Miss Cameron, who clearly still looks upon Robbie as being six years old, had asked to speak as soon as she received her invitation. And when it was her turn, she got nimbly to her feet and walked purposefully to the microphone. In a refined Glaswegian accent, she told us what a splendid pupil Robbie had been at Sunday school, and how appreciative he had been, on their various outings to local parks, of the colours in God's palette. Not only that, but on one occasion he had fashioned a boat out of a discarded cigarette packet and sent a worm for a sail in a puddle. This, as far as Miss Cameron was concerned, made Robbie a latter-day St Francis of Assisi, and was clear proof of his essential piety.
I looked around the room while she was speaking, and decided that it was just as well Robbie hadn't tied the knot, like most of his contemporaries, 10 or 15 years ago. An audience of early thirtysomethings would have struggled to suppress sniggers during Miss Cameron's anecdote about the worm. But as mature citizens, we were charmed, although I confess to a chuckle when the man sitting next to me whispered that he, too, had been a Sunday school pupil of Miss Cameron's, and that she had always taken a somewhat unreconstructed view of the Bible: "She told us once that the reason the dinosaurs became extinct was because they were too big to fit into the Ark."

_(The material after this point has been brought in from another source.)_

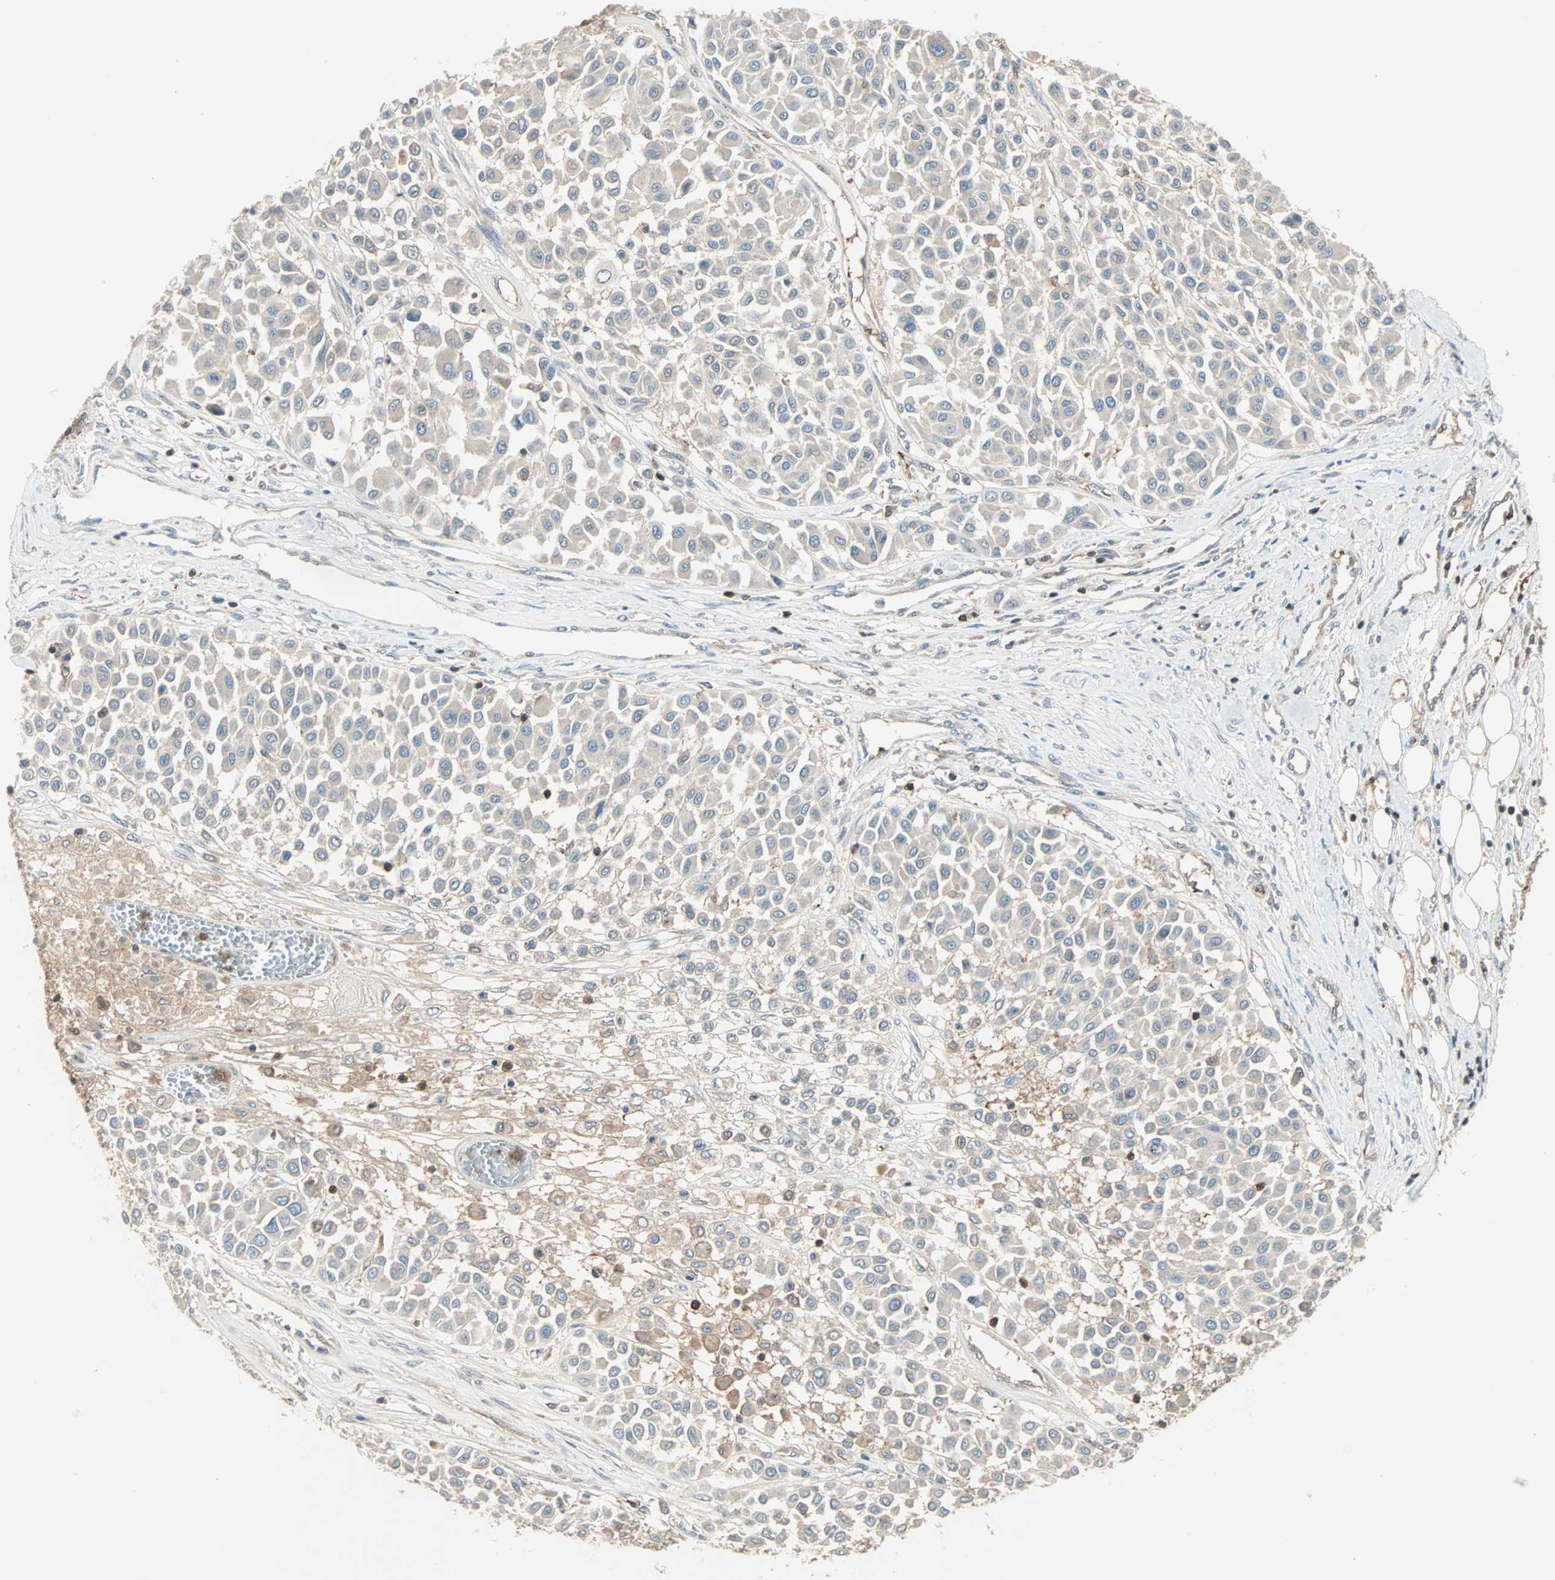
{"staining": {"intensity": "weak", "quantity": ">75%", "location": "cytoplasmic/membranous"}, "tissue": "melanoma", "cell_type": "Tumor cells", "image_type": "cancer", "snomed": [{"axis": "morphology", "description": "Malignant melanoma, Metastatic site"}, {"axis": "topography", "description": "Soft tissue"}], "caption": "Immunohistochemistry (IHC) histopathology image of malignant melanoma (metastatic site) stained for a protein (brown), which displays low levels of weak cytoplasmic/membranous staining in approximately >75% of tumor cells.", "gene": "TEC", "patient": {"sex": "male", "age": 41}}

Still, she must have done something right because this neighbour of mine is now a professor of divinity, who also told me that Miss Cameron has never wanted anything for herself, but for decades has worked tirelessly to help alcoholics and drug addicts in blighted areas of Glasgow. "It was once said of her," confided my new friend, "that her heart is as broad as her mind is narrow."
Now, you'll be wondering what any of this has to do with country life, and the answer is not a whole lot, although I have been thinking of Miss Cameron's goodness and utter lack of materialism in the turbulent wake of a car boot sale we went to in Leominster last month.
The children wanted to flog some unwanted toys, thus raising some money to buy Christmas presents. But Jane and I thought we would seize the opportunity to get rid of a few things, including a gilt mirror with an eagle on top that we both absolutely loathed, and had been in one of our holiday cottages when we bought them. To cut a painful story short, we chucked it in the boot and sold it to a ruddy-faced guy within about 15 seconds of arriving at the car boot sale. He was plainly a dealer, and when I asked him for £30 he could hardly get the notes out of his wallet fast enough. But in the frenzy of the morning, we didn't give this a second thought until we got home, when Jane typed a description of the wretched thing into Google, whereupon a picture came up of, if not our mirror, then something eerily similar. It was described as Regency and valued at £3,750.
I don't suppose ours was an original, not least because the man from whom we bought our house is a shrewd cookie who would never have left something so valuable behind. But even so, the sheer stupidity of selling a thing like that at a car boot sale haunted me until I encountered the saintly Miss Cameron, and realised there is no value in acquisitiveness.
So I wish the ruddy dealer well. Sort of.